▶ _PAGE EXTRACT_:
>>

{{Infobox character
| color              = #bfdfff
| name               = Al Powell
| image              = 
| image_size         = 
| caption            = Reginald VelJohnson as Sgt Al Powell in Die Hard'
| alias              = 
| position           = 
| occupation         = Police Officer
| gender             = Male
| title              = Desk Sergeant at the Los Angeles Police Department
| family             = Unnamed wifeMichael Tucker (cousin)
| children           = Unnamed son
| nickname           = "Pal"
| nationality        = American
}}

Sergeant Al Powell is a fictional character from the 1988 action film Die Hard, portrayed by Reginald VelJohnson. Powell is an off-duty police officer who gets called into work to investigate a potential hostage situation at Nakatomi Plaza. Powell then becomes a central character in the conflict, and a source of moral support for protagonist John McClane.

Fictional character biography

Investigation of Nakatomi Plaza

The audience is introduced to Powell while he is on his way home from work. Powell made a stop at a nearby service station to grab Twinkies for his pregnant wife. While at the station, Powell was radioed in from his work to investigate an apparent emergency at Nakatomi Plaza. Powell investigated the lobby of the building and was led to believe that the alarm was tripped due to a bug in the building's computer system. As Powell re-entered his car and began to radio that there was no emergency at Nakatomi Plaza, John McClane threw the body of one of the terrorists he had killed onto the roof of Powell's car. After the body landed, the remaining terrorists began opening fire at the car, riddling it with bullets and causing it to crash nearby. Powell called in for assistance from his supervisor, Deputy Chief Dwayne T. Robinson. Powell eventually came into contact with McClane over the radio, knowing him only as "Roy". Powell would inform McClane of the LAPD's strategies and would provide encouragement and comfort for McClane during the siege. Powell eventually reveals to McClane that he was given a desk job after he accidentally shot and killed a child holding a toy gun. Powell became unable to cope with the incident and refused to fire his weapon again. McClane eventually saves his wife, Holly, from the clutches of the German terrorist, Hans Gruber, ending the event. Outside the building, McClane and Powell finally meet for the first time face-to-face. The encounter is briefly interrupted by Gruber's henchmen Karl Vreski – who was believed dead – emerging from the building with a Steyr AUG still swearing vengeance on McClane for the death of his brother Tony. Vreski is shot dead by Powell once Vreski aims his weapon at McClane, ending the reign of the terrorists and restoring Powell's courage after his incident. Powell opens the door to Argyle's limousine for McClane and Holly to drive off together.

<<

▶ _EXTRACTED MATERIAL_:
>>

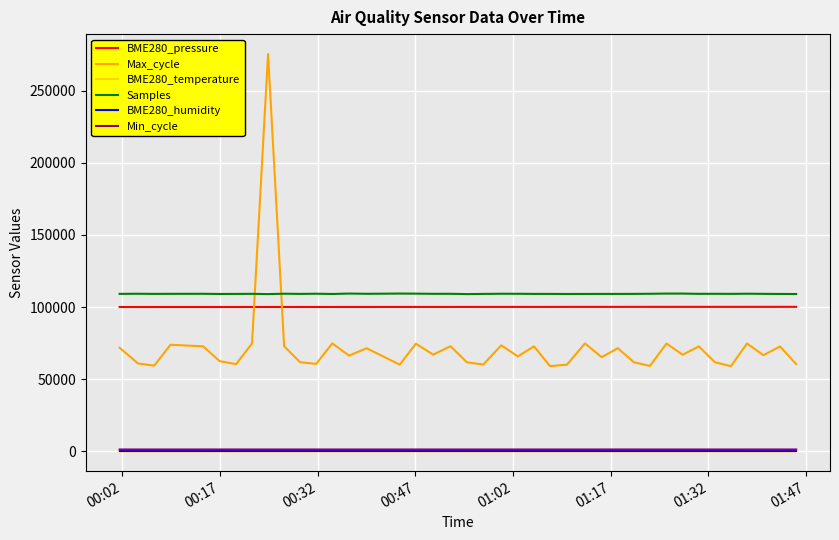

True or false: BME280_temperature and Max_cycle cross at least once.

False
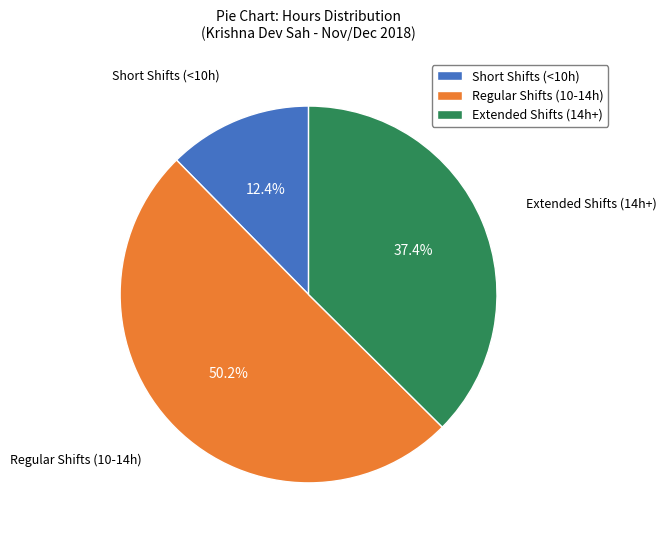

Is Extended Shifts (14h+) the majority of the pie?

No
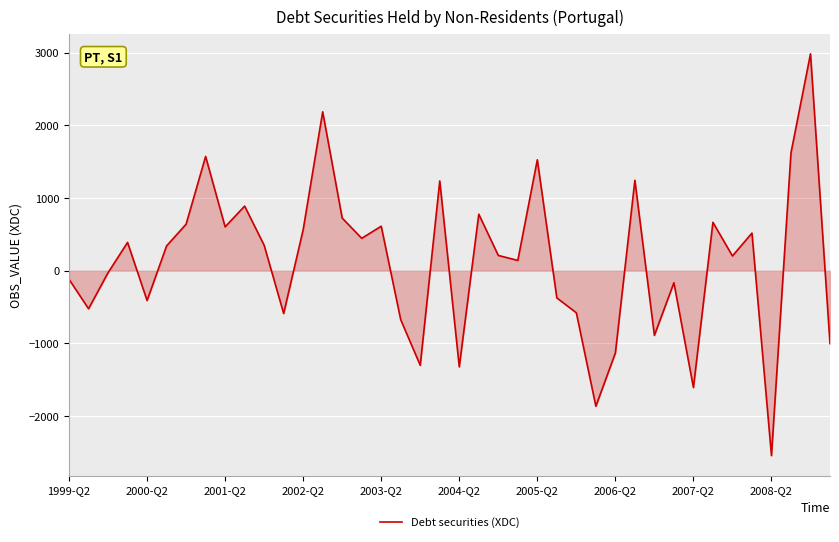

How many interior local peaks (higher than both neighbors) does the data have?

13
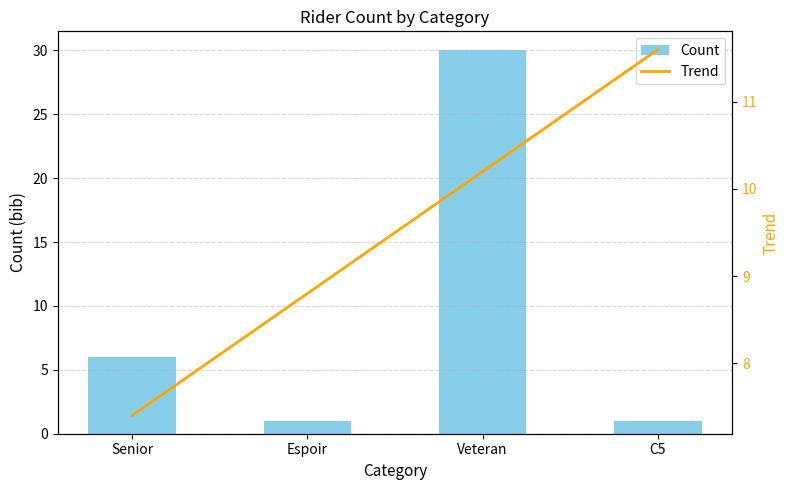

What is the highest value of the Trend series?

11.6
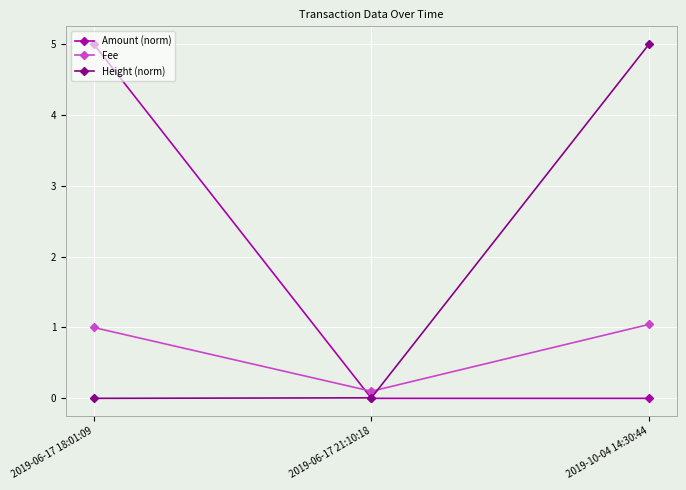

What is the label of the 3rd point from the right?

2019-06-17 18:01:09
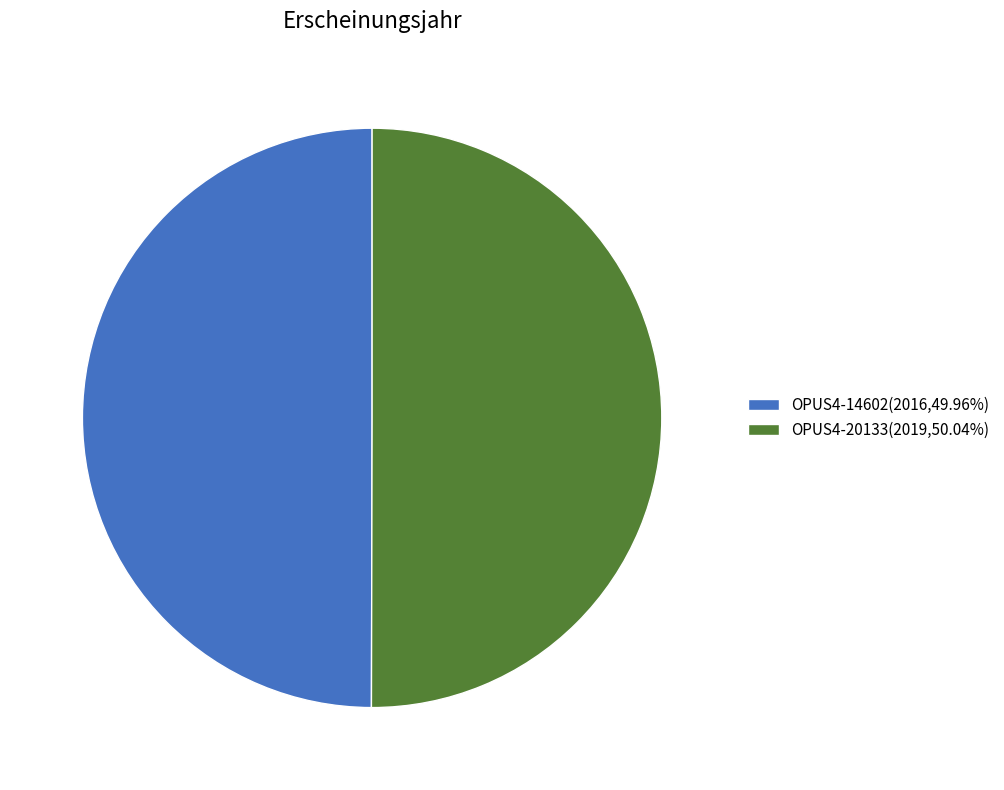

Approximately how many times larger is the value at OPUS4-20133(2019,50.04%) compared to OPUS4-14602(2016,49.96%)?

1.0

<<

In the Al Powell article, reproduce the passage word for word, starting with "Sergeant Al Powell" and going on through "protagonist John McClane.".

Sergeant Al Powell is a fictional character from the 1988 action film Die Hard, portrayed by Reginald VelJohnson. Powell is an off-duty police officer who gets called into work to investigate a potential hostage situation at Nakatomi Plaza. Powell then becomes a central character in the conflict, and a source of moral support for protagonist John McClane.